GCI Article: The Strength of Brand Architecture
A clear understanding of how each of your products relate to each other, helps customers navigate your product line to finding the product to fit their needs. GCI beauty magazine asked us to explore how Brand Architecture is relevant to large and small brands in their November 2013 issue, “Your Brand is Our Business”. A recap of this article is below.
The term “Brand Architecture” has variety of meanings and uses. However, the core purpose is universal. Brand Architecture is the relationship between brands, product lines, and products themselves in a company’s portfolio.
If you are aware that Ralph Lauren has several brands, such as Ralph Lauren Collection, Ralph, Polo by Ralph Lauren, etc. you have seen brand architecture in action. This form of brand and product organization is often referred to as a “branded house”. It also goes by many other names and has a few subsets, including Monolithic, Endorsed Brand, Family Brand, or Umbrella Brand. Regardless of what you call it, the name or equity of the company is leveraged again and again across every product or line extension it creates.
In contrast, Procter and Gamble take a different approach to their brand architecture. They use a “house of brands” approach, allowing each of their brands to have their own unique identity and stand on its own. This is also called a Freestanding or Pluralistic approach to brand architecture. For a smaller company, this approach is a much more difficult and costly road to pursue, as there is less opportunity for shared marketing efforts. Without a consistent brand name headlining each product, you are fragmenting your chance to build a strong overall brand recognition.
Whether you are a big brand or a small brand, you need a clear plan for how your products are related and organized. Without exception, brands lose when they simply start producing products and putting messaging out there to see what sticks. Smart brands know exactly what opportunities exist in the market and launch strategically.
What about the small guys?
Most small brands think that brand and product hierarchy is for the big guys, like those outlined above, owned by parent companies with multiple sub-brands, but the truth is brand architecture is for everyone.
Often we find that small brands, especially those passionate about developing product and product innovation, fail to consider how all of the products they are developing relate to each other. As a result, retailers and consumers alike lose perspective on how to shop the line and what products to choose. It is never too early or too late to start.
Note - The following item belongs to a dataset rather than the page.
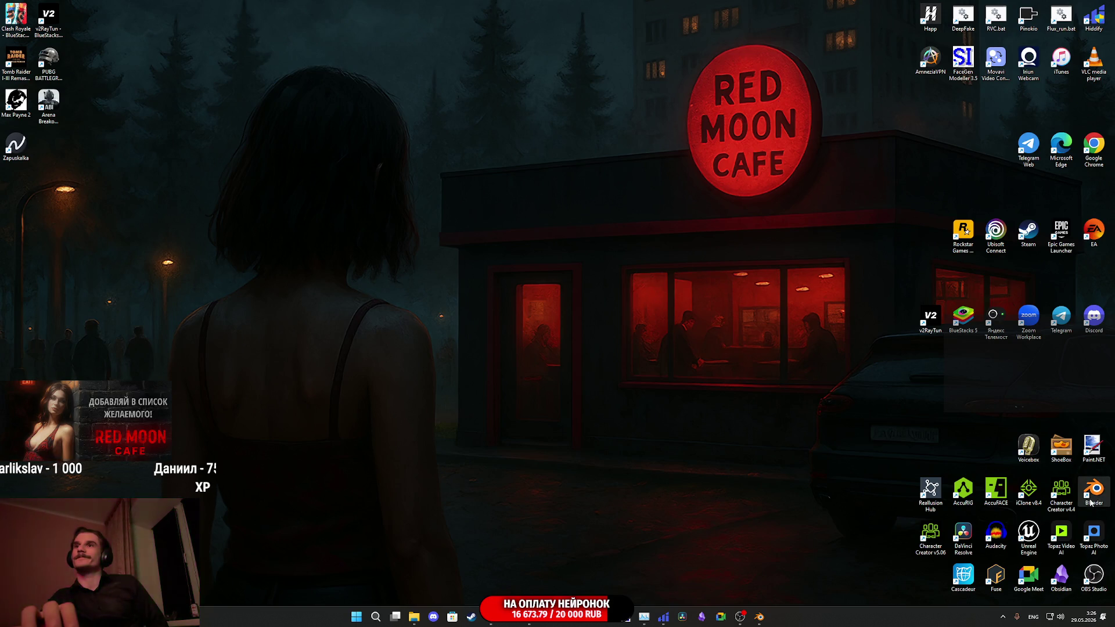
- Relaunch AccuRIG, load the plaid-shirt man FBX, rotate him 90° on Y, and run Rig Body
double_click(964, 494)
Brands are always evolving, so there is no shame in bringing clarity back into an existing line.
The principles of brand architecture help you consider how your products relate to each other, and in turn, how to promote and differentiate one product from the next, regardless of your company size.
In our work with clients, we’ve found these types of organization are most common:
By flavor or key ingredient
This is a common form of organization for brands where a single product is offered in a variety of scents or flavors. Choosing this architecture encourages customers to shop by their affinity for a scent or ingredient. From here your line may grow by adding more ingredients or by creating other complimentary products with those same ingredients.
Brands who choose this architecture often feature images and colors related to the key ingredient on their packaging and in promotions.
By key benefit
This organization is common for brands that provide solutions to consumer problems. Sample categorization within this architecture may include a breakdown by hair or skin types with specific attributes such as dryness, oily, etc. Line extensions would include complimentary products to treat the same conditions.
Brands who choose this architecture often feature images, text and wording in their promotions which help customers identify their areas of concern.
This organization is common for brands offering products across several beauty regimens such as products for the face, body, hair, hands, feet, etc. Brands who use this architecture typically layer this level of organization on top of other systems, such as benefit or key ingredient.
Extra Strength, Professional Grade, Plus, Pro-Level, etc. are common methods of showcasing a product with a more potent formulation or efficacy. This adds an additional level of complexity to your brand architecture. For example, should customers search first by the strength of product they want, or by another method such as key ingredient or benefit?
Unique sizes and product dispensing features are a great way to breathe life into hero products. However, use caution. If these spin-offs aren’t positioned as simply enlarged or reduced versions of the product you’ve come to know and trust, you are adding complexity.
Translating these strategies into practice
Although these types of organization help to bring clarity to your line, each of these attributes ultimately becomes another story on your packaging and promotions that customers must understand.
When done correctly, strong brand architecture sets the foundation for your core brand value and clarifies the strength of your product offering. Putting these stories, and stories-within-stories, in the correct order for your brand helps your design team make decisions as to what copy, features, and benefits are most helpful to consumers. A strong architecture also helps determine what content can be communicated with graphics such as symbols, color, and imagery instead of words alone. For this reason we recommend taking a fresh look at your brand architecture before any packaging or website redesign project.
The goals and objectives set during this stage ultimately influence how customers will navigate your line to choose the product that is right for them. In addition, the decisions made will help you navigate other brand-related decisions such as future product launches and line extensions with ease. For this reason we recommend every brand have an established brand architecture, and update it regularly.